I have an extra broiler pan from my oven that I've been using , and it works great . I've cleaned it after every cook , and don't let grease run all over it . 
So again for me , this is a non issue . 
I don't usually get so long winded , but that kind of sums it up so far . 

For me , I absolutely love it .  I'm not real big on buying stuff for myself , but I'm glad I did . 

Been using B&B pellets . I'm not hung up on 100 % flavor wood pellets for this . 
So far I have had great clean smoke flavor no jams or let downs . Only negative was the wheels . 
I really like the upgraded wheels . Dual locking , and quick release . Non skid , non marking . 
Any questions just ask .


----------



## larryb (Aug 3, 2021)

chopsaw said:


> Larry , I'm right about 9 days in , and have cooked on it everyday . Sometimes twice in the same day .
> Actually just put a pork cushion roast on 20 minutes ago .
> When I first saw them I was interested . Never thought I would have a pellet grill , but I really liked the look of it . The floor model I saw had a nice fit and finish to it .
> Some nice features also . One important one to me was the drop pellet feed .
> ...


Thank you.  Think I will get off the fence D order 1.  Where did you get the snazy wheels.   Also notamiiar with B&B pellets.  Is that an abbreviation or the full name? I greatly appreciate your long review. So your old oven broiler pan acsas the drip pan.  They (at least mine) is very shallow, not sure it will hold much grease.   How is the smoky flavor? 
Thanks.


----------



## chopsaw (Aug 3, 2021)

B&B is a brand name . I get them at Academy sports . Others will have an opinion on what you should use . These work fine and I get a nice clean smoke flavor . Weber has their own pellets that they recommend using . They are apparently smaller . I don't know .
If you going to use a pan underneath the grates I think you have an 1 1/2 , maybe 2 " . That broiler pan fits under there . Haven't done any long cooks yet but I think it will be fine .


----------



## chopsaw (Aug 3, 2021)

I got the wheels thru Amazon from caster HQ . 
mine are 5 " wheels . 1/2 " x 13 x 1 1/2 . That's diameter , teeth per inch and stud length .


----------



## larryb (Aug 3, 2021)

Thank you. I will be using mostly for low and slow smoking, I have a weber gas grill for the hot work.


----------



## chopsaw (Aug 3, 2021)

I've done pizza , ribs and chicken on mine . Just did the stuffed onions . So I've used all temp ranges so far . They also have a 100 money back , no questions asked policy . That's one reason I've been using it . 
I baked a loaf of bread on it the other day too . Like I said I like it , and no trouble so far . Did the ribs at 250 . Came out good .


----------



## larryb (Aug 3, 2021)

Thanks for the pic.   I was thinking thay put the broiler pan on top of the flavorizer bars.


----------



## chopsaw (Aug 3, 2021)

larryb said:


> I was thinking thay put the broiler pan on top of the flavorizer bars



You can , and I have . That's just one way I set it up . Here's a couple others . 
Foil pan on bars .





In the broiler pan on lower grate 





Pizza stone .


----------



## larryb (Aug 3, 2021)

Would you share the recipe for the stuffed onions?


----------



## chopsaw (Aug 4, 2021)

larryb said:


> Would you share the recipe for the stuffed onions?

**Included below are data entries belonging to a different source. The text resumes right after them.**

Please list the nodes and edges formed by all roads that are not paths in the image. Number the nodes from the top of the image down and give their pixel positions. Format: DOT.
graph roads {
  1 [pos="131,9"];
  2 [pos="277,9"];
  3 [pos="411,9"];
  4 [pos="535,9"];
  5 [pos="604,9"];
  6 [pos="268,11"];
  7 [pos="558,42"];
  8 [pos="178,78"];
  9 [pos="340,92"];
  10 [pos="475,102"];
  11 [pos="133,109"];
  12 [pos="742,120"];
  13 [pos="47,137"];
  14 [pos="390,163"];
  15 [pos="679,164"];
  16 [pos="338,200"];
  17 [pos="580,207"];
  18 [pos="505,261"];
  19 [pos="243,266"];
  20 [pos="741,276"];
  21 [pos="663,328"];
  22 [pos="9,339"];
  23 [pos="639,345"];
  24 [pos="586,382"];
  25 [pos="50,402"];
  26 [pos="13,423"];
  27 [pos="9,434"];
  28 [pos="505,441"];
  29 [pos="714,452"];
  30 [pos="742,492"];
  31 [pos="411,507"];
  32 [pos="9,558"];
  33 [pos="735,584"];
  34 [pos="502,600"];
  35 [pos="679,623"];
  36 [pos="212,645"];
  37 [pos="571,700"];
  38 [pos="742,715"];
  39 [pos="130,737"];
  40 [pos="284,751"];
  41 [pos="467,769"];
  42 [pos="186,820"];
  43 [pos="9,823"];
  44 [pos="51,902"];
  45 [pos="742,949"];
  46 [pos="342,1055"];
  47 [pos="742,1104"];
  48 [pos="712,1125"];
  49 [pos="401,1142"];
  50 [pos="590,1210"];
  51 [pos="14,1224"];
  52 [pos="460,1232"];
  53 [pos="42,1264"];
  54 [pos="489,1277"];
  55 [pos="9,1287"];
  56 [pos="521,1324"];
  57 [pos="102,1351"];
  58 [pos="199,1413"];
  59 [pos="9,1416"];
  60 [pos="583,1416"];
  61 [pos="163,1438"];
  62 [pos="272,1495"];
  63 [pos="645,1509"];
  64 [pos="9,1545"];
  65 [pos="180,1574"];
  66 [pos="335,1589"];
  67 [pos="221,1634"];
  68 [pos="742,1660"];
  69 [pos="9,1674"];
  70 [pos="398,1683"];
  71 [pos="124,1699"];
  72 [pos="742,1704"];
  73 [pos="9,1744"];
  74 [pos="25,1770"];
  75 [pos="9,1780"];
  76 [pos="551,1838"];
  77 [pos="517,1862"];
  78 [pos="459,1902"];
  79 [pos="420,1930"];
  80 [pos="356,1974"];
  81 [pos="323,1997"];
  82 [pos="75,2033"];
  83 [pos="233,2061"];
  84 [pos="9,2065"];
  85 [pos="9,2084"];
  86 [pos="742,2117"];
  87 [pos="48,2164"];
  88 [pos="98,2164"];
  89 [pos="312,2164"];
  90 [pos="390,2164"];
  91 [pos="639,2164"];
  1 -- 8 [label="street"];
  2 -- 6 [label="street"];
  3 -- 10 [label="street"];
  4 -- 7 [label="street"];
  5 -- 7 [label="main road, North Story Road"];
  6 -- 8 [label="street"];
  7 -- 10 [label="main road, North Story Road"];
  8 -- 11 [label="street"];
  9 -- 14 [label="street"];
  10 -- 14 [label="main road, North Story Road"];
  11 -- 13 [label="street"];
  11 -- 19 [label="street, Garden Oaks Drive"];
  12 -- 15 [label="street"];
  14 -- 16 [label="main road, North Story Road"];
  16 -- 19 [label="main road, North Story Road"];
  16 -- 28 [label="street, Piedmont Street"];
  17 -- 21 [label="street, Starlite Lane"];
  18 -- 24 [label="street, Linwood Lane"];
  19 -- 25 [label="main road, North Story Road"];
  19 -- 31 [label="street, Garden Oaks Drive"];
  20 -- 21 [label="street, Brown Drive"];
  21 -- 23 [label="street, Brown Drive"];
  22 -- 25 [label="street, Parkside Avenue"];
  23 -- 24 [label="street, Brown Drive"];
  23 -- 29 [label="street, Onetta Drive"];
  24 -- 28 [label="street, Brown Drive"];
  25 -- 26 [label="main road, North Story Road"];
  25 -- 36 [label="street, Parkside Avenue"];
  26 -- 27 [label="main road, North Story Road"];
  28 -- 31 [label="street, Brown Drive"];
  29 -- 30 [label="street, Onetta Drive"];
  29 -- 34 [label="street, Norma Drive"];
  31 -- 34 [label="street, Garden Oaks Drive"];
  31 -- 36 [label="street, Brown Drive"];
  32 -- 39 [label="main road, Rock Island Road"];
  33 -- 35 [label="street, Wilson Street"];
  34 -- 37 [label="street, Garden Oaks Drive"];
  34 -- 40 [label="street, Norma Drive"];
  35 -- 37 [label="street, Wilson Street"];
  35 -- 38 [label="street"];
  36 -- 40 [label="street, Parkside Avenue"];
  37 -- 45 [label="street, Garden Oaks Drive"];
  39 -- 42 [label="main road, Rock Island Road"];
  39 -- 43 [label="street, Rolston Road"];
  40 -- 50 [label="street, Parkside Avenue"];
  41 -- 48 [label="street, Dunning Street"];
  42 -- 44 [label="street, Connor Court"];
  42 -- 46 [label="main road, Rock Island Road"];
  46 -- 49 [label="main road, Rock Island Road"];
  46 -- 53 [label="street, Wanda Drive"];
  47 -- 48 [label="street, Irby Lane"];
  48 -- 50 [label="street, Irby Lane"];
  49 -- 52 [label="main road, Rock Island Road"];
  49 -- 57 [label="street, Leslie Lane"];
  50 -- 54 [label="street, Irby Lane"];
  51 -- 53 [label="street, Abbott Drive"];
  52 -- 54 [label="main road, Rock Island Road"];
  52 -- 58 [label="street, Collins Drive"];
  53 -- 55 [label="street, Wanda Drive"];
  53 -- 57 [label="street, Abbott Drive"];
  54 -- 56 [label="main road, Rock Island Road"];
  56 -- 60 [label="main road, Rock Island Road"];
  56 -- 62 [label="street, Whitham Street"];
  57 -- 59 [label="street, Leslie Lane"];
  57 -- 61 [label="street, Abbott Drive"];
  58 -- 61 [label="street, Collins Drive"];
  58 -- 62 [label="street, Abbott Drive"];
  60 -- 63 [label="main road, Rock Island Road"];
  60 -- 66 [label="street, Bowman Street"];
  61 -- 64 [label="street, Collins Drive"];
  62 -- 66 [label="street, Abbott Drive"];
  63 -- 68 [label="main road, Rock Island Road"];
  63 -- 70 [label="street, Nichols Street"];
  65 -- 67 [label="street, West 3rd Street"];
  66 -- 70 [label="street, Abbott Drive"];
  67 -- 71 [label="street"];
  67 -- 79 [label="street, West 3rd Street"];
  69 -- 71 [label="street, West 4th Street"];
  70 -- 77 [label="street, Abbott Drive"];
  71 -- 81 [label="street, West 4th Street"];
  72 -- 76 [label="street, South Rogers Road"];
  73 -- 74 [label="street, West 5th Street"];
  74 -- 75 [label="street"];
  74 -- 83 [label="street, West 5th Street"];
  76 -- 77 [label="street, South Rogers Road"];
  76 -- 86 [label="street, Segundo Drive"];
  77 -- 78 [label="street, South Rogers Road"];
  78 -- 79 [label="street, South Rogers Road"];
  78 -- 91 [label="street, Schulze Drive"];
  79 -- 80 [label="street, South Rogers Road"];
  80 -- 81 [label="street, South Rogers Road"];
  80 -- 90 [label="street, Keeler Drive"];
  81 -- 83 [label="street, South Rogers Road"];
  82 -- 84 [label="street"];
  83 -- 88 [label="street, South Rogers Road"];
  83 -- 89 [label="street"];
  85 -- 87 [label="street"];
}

Those are stuffed with a Swedish meatball mixture that my son puts together . I think it's actually a combination of 2 different meatball recipes . I'm not real sure what he uses . 
You can use any meat or sausage mixture you like .


----------



## larryb (Aug 4, 2021)

chopsaw said:


> Those are stuffed with a Swedish meatball mixture that my son puts together . I think it's actually a combination of 2 different meatball recipes . I'm not real sure what he uses .
> You can use any meat or sausage mixture you like .

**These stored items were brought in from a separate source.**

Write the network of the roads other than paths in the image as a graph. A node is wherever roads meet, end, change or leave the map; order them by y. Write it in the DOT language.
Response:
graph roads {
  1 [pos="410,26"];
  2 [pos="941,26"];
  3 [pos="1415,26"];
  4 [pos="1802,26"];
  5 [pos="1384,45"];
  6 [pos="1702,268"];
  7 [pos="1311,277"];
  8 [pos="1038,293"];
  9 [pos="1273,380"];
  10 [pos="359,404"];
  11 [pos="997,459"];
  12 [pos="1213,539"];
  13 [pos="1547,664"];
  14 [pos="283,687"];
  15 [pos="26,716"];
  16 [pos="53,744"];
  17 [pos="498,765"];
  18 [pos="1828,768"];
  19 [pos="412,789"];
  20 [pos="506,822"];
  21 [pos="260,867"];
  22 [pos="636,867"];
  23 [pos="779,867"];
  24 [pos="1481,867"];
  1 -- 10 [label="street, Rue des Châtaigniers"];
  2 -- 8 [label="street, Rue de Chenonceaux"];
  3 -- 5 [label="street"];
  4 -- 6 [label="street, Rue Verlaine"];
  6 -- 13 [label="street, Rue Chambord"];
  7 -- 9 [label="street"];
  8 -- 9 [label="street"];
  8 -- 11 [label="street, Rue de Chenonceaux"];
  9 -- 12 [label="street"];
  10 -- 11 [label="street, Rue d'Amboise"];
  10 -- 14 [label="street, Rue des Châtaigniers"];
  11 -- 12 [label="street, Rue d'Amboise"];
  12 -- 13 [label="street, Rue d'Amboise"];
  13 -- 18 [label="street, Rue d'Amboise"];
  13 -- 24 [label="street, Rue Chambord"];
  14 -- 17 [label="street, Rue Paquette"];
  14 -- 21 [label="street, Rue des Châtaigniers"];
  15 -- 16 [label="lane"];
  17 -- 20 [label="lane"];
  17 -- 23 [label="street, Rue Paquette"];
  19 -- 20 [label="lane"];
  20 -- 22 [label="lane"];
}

Thank you, like a stuffed pepper, but use an onion!


----------



## chopsaw (Aug 4, 2021)

I ordered a front shelf for mine . Showed up while I was cooking yesterday . 
Managed to get it installed and cook at the same time .


----------



## Winterrider (Aug 4, 2021)

That is a pretty sweet looking unit Chop. Glad to hear it is working out for you and good report for others interested.


----------



## larryb (Aug 4, 2021)

chopsaw said:


> I ordered a front shelf for mine . Showed up while I was cooking yesterday .
> Managed to get it installed and cook at the same time .
> View attachment 506687


Looks great.   That is 1 of the options I will order if I Decide on the EX4.


----------



## chopsaw (Aug 5, 2021)

Winterrider said:


> That is a pretty sweet looking unit Chop. Glad to hear it is working out for you and good report for others interested.


I have to say I really like it . Put around 60 pounds of pellets thru it so far . 
Just under 2 weeks . Used it almost everyday .


----------